▶ [Excerpted records]
┄┄┄┄┄┄
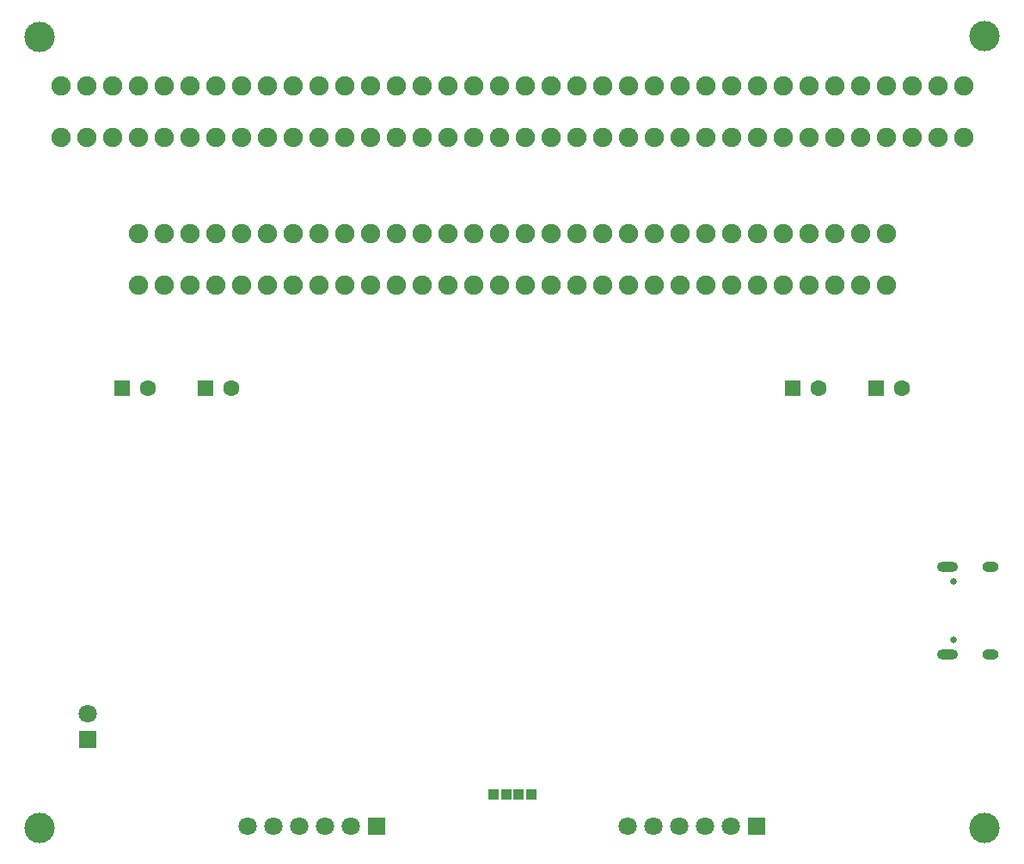
<source format=gbr>
G04 DipTrace 4.3.0.2*
G04 BottomMask.gbr*
%MOIN*%
G04 #@! TF.FileFunction,Soldermask,Bot*
G04 #@! TF.Part,Single*
%ADD40C,0.11811*%
%ADD41C,0.025591*%
%ADD60C,0.070866*%
%ADD61C,0.062992*%
%ADD62R,0.070866X0.070866*%
%ADD63R,0.062992X0.062992*%
%ADD64O,0.062992X0.03937*%
%ADD66O,0.082677X0.03937*%
%ADD72C,0.074803*%
%ADD74R,0.043307X0.043307*%
%FSLAX26Y26*%
G04*
G70*
G90*
G75*
G01*
G04 BotMask*
%LPD*%
D61*
X918701Y2206499D3*
D63*
X818701D3*
D61*
X1243701D3*
D63*
X1143701D3*
D61*
X3518701D3*
D63*
X3418701D3*
D61*
X3843701D3*
D63*
X3743701D3*
D74*
X2258959Y631499D3*
X2308172D3*
X2357385D3*
X2406597D3*
D40*
X499951Y3571825D3*
X4162450Y3574950D3*
X499951Y499950D3*
X4162450D3*
D72*
X884185Y2606499D3*
X984185D3*
X1084185D3*
X1184185D3*
X1284185D3*
X1384185D3*
X1484185D3*
X1584185D3*
X1684185D3*
X1784185D3*
X1884185D3*
X1984185D3*
X2084185D3*
X2184185D3*
X2284185D3*
X2384185D3*
X2484185D3*
X2584185D3*
X2684185D3*
X2784185D3*
X2884185D3*
X2984185D3*
X3084185D3*
X3184185D3*
X3284185D3*
X3384185D3*
X3484185D3*
X3584185D3*
X3684185D3*
X3784185D3*
Y2806499D3*
X3684185D3*
X3584185D3*
X3484185D3*
X3384185D3*
X3284185D3*
X3184185D3*
X3084185D3*
X2984185D3*
X2884185D3*
X2784185D3*
X2684185D3*
X2584185D3*
X2484185D3*
X2384185D3*
X2284185D3*
X2184185D3*
X2084185D3*
X1984185D3*
X1884185D3*
X1784185D3*
X1684185D3*
X1584185D3*
X1484185D3*
X1384185D3*
X1284185D3*
X1184185D3*
X1084185D3*
X984185D3*
X884185D3*
D66*
X4020522Y1173622D3*
Y1513780D3*
D64*
X4185089Y1173622D3*
Y1513780D3*
D41*
X4041388Y1229921D3*
Y1457480D3*
D62*
X687451Y843701D3*
D60*
Y943701D3*
D62*
X1806201Y506499D3*
D60*
X1706201D3*
X1606201D3*
X1506201D3*
X1406201D3*
X1306201D3*
D62*
X3281202D3*
D60*
X3181202D3*
X3081202D3*
X2981202D3*
X2881202D3*
X2781202D3*
D72*
X4084223Y3381068D3*
X3984223D3*
X3884223D3*
X3784223D3*
X3684223D3*
X3584223D3*
X3484223D3*
X3384223D3*
X3284223D3*
X3184223D3*
X3084223D3*
X2984223D3*
X2884223D3*
X2784223D3*
X2684223D3*
X2584223D3*
X2484223D3*
X2384223D3*
X2284223D3*
X2184223D3*
X2084223D3*
X1984223D3*
X1884223D3*
X1784223D3*
X1684223D3*
X1584223D3*
X1484223D3*
X1384223D3*
X1284223D3*
X1184223D3*
X1084223D3*
X984223D3*
X884223D3*
X784223D3*
X684223D3*
X584223D3*
Y3181068D3*
X684223D3*
X784223D3*
X884223D3*
X984223D3*
X1084223D3*
X1184223D3*
X1284223D3*
X1384223D3*
X1484223D3*
X1584223D3*
X1684223D3*
X1784223D3*
X1884223D3*
X1984223D3*
X2084223D3*
X2184223D3*
X2284223D3*
X2384223D3*
X2484223D3*
X2584223D3*
X2684223D3*
X2784223D3*
X2884223D3*
X2984223D3*
X3084223D3*
X3184223D3*
X3284223D3*
X3384223D3*
X3484223D3*
X3584223D3*
X3684223D3*
X3784223D3*
X3884223D3*
X3984223D3*
X4084223D3*
M02*

</source>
┄┄┄┄┄┄
▶ [Exercise objective]
Repeat each record exactly as shown above, dropping all images.

▶ [Answer section]
<source format=gbr>
G04 DipTrace 4.3.0.2*
G04 BottomMask.gbr*
%MOIN*%
G04 #@! TF.FileFunction,Soldermask,Bot*
G04 #@! TF.Part,Single*
%ADD40C,0.11811*%
%ADD41C,0.025591*%
%ADD60C,0.070866*%
%ADD61C,0.062992*%
%ADD62R,0.070866X0.070866*%
%ADD63R,0.062992X0.062992*%
%ADD64O,0.062992X0.03937*%
%ADD66O,0.082677X0.03937*%
%ADD72C,0.074803*%
%ADD74R,0.043307X0.043307*%
%FSLAX26Y26*%
G04*
G70*
G90*
G75*
G01*
G04 BotMask*
%LPD*%
D61*
X918701Y2206499D3*
D63*
X818701D3*
D61*
X1243701D3*
D63*
X1143701D3*
D61*
X3518701D3*
D63*
X3418701D3*
D61*
X3843701D3*
D63*
X3743701D3*
D74*
X2258959Y631499D3*
X2308172D3*
X2357385D3*
X2406597D3*
D40*
X499951Y3571825D3*
X4162450Y3574950D3*
X499951Y499950D3*
X4162450D3*
D72*
X884185Y2606499D3*
X984185D3*
X1084185D3*
X1184185D3*
X1284185D3*
X1384185D3*
X1484185D3*
X1584185D3*
X1684185D3*
X1784185D3*
X1884185D3*
X1984185D3*
X2084185D3*
X2184185D3*
X2284185D3*
X2384185D3*
X2484185D3*
X2584185D3*
X2684185D3*
X2784185D3*
X2884185D3*
X2984185D3*
X3084185D3*
X3184185D3*
X3284185D3*
X3384185D3*
X3484185D3*
X3584185D3*
X3684185D3*
X3784185D3*
Y2806499D3*
X3684185D3*
X3584185D3*
X3484185D3*
X3384185D3*
X3284185D3*
X3184185D3*
X3084185D3*
X2984185D3*
X2884185D3*
X2784185D3*
X2684185D3*
X2584185D3*
X2484185D3*
X2384185D3*
X2284185D3*
X2184185D3*
X2084185D3*
X1984185D3*
X1884185D3*
X1784185D3*
X1684185D3*
X1584185D3*
X1484185D3*
X1384185D3*
X1284185D3*
X1184185D3*
X1084185D3*
X984185D3*
X884185D3*
D66*
X4020522Y1173622D3*
Y1513780D3*
D64*
X4185089Y1173622D3*
Y1513780D3*
D41*
X4041388Y1229921D3*
Y1457480D3*
D62*
X687451Y843701D3*
D60*
Y943701D3*
D62*
X1806201Y506499D3*
D60*
X1706201D3*
X1606201D3*
X1506201D3*
X1406201D3*
X1306201D3*
D62*
X3281202D3*
D60*
X3181202D3*
X3081202D3*
X2981202D3*
X2881202D3*
X2781202D3*
D72*
X4084223Y3381068D3*
X3984223D3*
X3884223D3*
X3784223D3*
X3684223D3*
X3584223D3*
X3484223D3*
X3384223D3*
X3284223D3*
X3184223D3*
X3084223D3*
X2984223D3*
X2884223D3*
X2784223D3*
X2684223D3*
X2584223D3*
X2484223D3*
X2384223D3*
X2284223D3*
X2184223D3*
X2084223D3*
X1984223D3*
X1884223D3*
X1784223D3*
X1684223D3*
X1584223D3*
X1484223D3*
X1384223D3*
X1284223D3*
X1184223D3*
X1084223D3*
X984223D3*
X884223D3*
X784223D3*
X684223D3*
X584223D3*
Y3181068D3*
X684223D3*
X784223D3*
X884223D3*
X984223D3*
X1084223D3*
X1184223D3*
X1284223D3*
X1384223D3*
X1484223D3*
X1584223D3*
X1684223D3*
X1784223D3*
X1884223D3*
X1984223D3*
X2084223D3*
X2184223D3*
X2284223D3*
X2384223D3*
X2484223D3*
X2584223D3*
X2684223D3*
X2784223D3*
X2884223D3*
X2984223D3*
X3084223D3*
X3184223D3*
X3284223D3*
X3384223D3*
X3484223D3*
X3584223D3*
X3684223D3*
X3784223D3*
X3884223D3*
X3984223D3*
X4084223D3*
M02*

</source>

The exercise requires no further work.